Reasons EPUB hasn’t taken off in academia:
The page number problem is the killer. This is the single biggest barrier. Only 25% of incoming EPUB files to EBSCO contain page numbers, and academic libraries and users will not adopt EPUB at scale until that number is much higher. The reason this matters so deeply is that the entire citation infrastructure of scholarship depends on stable, findable locations within a text. Faculty members who have to grade papers and check sources recoil at the thought of finding an ebook in a database and counting paragraphs. EPUB’s reflowable text means page numbers shift depending on device and font size. Oxford’s guidance to students notes that location numbers in EPUB and Kindle formats do not always provide a reliable method of citation, as they may change depending on font type, size, line spacing, and margins. Every major citation style — APA, Chicago, Harvard — has had to create awkward workarounds like paragraph counting and section-heading citation. This is a fundamental design failure: EPUB was built for reading comfort without considering that scholarship requires addressability.

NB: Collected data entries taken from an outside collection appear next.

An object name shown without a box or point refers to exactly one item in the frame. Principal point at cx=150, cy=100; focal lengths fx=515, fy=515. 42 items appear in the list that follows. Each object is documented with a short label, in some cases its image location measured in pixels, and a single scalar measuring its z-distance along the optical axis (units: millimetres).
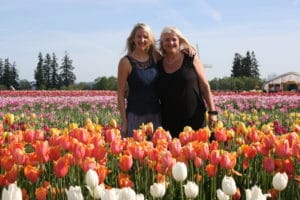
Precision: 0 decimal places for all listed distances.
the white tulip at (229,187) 2535
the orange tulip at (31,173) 3051
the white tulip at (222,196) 2475
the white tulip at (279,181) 2701
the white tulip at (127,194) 2111
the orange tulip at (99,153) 3260
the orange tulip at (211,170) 3054
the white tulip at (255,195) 2207
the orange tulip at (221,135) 3904
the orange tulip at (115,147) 3460
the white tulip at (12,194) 2061
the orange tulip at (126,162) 3127
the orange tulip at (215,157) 3121
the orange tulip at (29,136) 4000
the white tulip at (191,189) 2544
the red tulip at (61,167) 2953
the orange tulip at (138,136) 3906
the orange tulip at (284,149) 3279
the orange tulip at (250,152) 3393
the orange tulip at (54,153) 3294
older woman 5141
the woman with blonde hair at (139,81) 5301
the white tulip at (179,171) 2707
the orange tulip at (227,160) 3107
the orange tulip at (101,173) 2828
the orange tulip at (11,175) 3064
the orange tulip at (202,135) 3740
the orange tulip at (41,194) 2762
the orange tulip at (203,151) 3219
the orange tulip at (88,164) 2932
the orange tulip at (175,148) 3322
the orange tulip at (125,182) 2941
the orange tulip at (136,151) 3270
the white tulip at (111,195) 2049
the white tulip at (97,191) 2510
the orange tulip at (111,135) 3768
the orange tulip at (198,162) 3180
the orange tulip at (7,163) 3141
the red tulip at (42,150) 3217
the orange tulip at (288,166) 3176
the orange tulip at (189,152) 3273
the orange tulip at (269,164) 3162
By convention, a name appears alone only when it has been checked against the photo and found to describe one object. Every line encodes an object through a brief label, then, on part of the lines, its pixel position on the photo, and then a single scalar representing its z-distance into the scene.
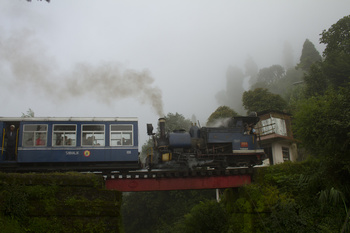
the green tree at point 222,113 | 36.88
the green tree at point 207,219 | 18.17
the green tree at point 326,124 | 14.07
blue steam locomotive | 16.97
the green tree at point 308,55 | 60.21
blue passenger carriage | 15.27
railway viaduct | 15.44
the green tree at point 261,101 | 34.03
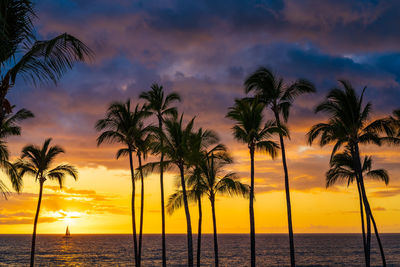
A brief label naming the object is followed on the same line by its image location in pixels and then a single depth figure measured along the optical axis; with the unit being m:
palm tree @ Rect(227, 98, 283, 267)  24.90
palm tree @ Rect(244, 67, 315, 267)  25.31
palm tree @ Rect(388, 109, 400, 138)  23.90
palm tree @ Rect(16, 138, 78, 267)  32.03
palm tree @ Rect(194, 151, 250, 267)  29.70
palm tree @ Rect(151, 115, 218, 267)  26.25
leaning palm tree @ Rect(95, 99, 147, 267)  30.91
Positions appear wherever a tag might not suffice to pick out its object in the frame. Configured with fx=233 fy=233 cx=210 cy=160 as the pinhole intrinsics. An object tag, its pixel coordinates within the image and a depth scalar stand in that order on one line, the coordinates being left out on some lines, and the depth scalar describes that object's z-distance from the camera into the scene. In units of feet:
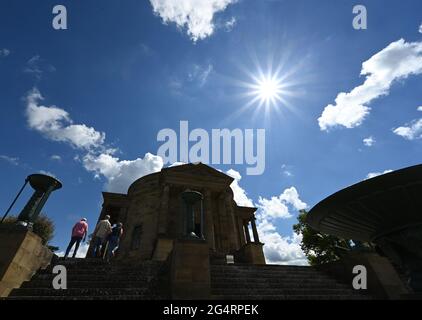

Proposed solution: Redefine ‘page’ to not mean screen reader view size. Addressability by paragraph, perhaps via Engelbart purple number (which can each be addressed to themselves as anchors).
PDF was there first, and it’s good enough. Scholarly journal publishers were among the first to move toward digital content delivery, which placed them in the unique position of having created a reader community comfortable reading content on web platforms or downloading PDFs. The entire ecosystem — from LaTeX to journal submission systems to library databases — was built around PDF. Academics aren’t resisting EPUB because they love PDF; they’re staying with PDF because switching costs are enormous and the benefits of EPUB (reflowable text, accessibility) don’t address the things academics actually need most: citation stability, visual fidelity of equations and figures, and the ability to say “see page 47.”
Small academic publishers can’t afford the conversion. A significant portion of academic content is still PDF-only — 30% looking at 2019 and forward publication years — and most of the publishers that aren’t creating EPUB for all of their titles indicate that they can’t afford the conversion process. EPUB production requires XHTML/CSS expertise that most small university presses don’t have in-house, and outsourcing costs between $0.60 per page at the low end to thousands of dollars for complex academic content with tables, equations, and footnotes.
EPUB readers are not where scholars read. E-book reading devices are not how most consumers of scholarly content are reading journal content. Academics read on laptops, on library terminals, and increasingly in browsers. The Kindle, Kobo, and Nook ecosystem that drove EPUB adoption in trade publishing simply isn’t where scholarly articles live. EBSCO gives users a choice between EPUB and PDF for every title where both are available, and users only select the EPUB version 15–20% of the time.
The format tried to serve reading but ignored thinking. This is the implicit lesson across all the sources and the one most relevant to Origami text. EPUB was designed as a delivery format — a better way to read a finished text on a screen. It was never designed as a knowledge format. It has no native concept of structured citation data, no semantic markup for claims and evidence, no mechanism for a document to declare its own addressable parts in a way that other documents can reliably point to. It solved the wrong problem: it made text comfortable to consume on devices while leaving the scholarly infrastructure of reference, verification, and interconnection entirely to PDF’s frozen pages.
This is exactly where Origami Text has an opening. The gap isn’t “EPUB but better at reflowing.” The gap is a format that treats addressability, citation, and rich data embedding as first-class citizens — not afterthoughts — while remaining simple enough that a single author can produce one without a conversion pipeline. Standoff markup maps directly onto this: if the text and its structural annotations live in the same package but as separate layers, you get PDF’s addressability and EPUB’s flexibility without sacrificing either.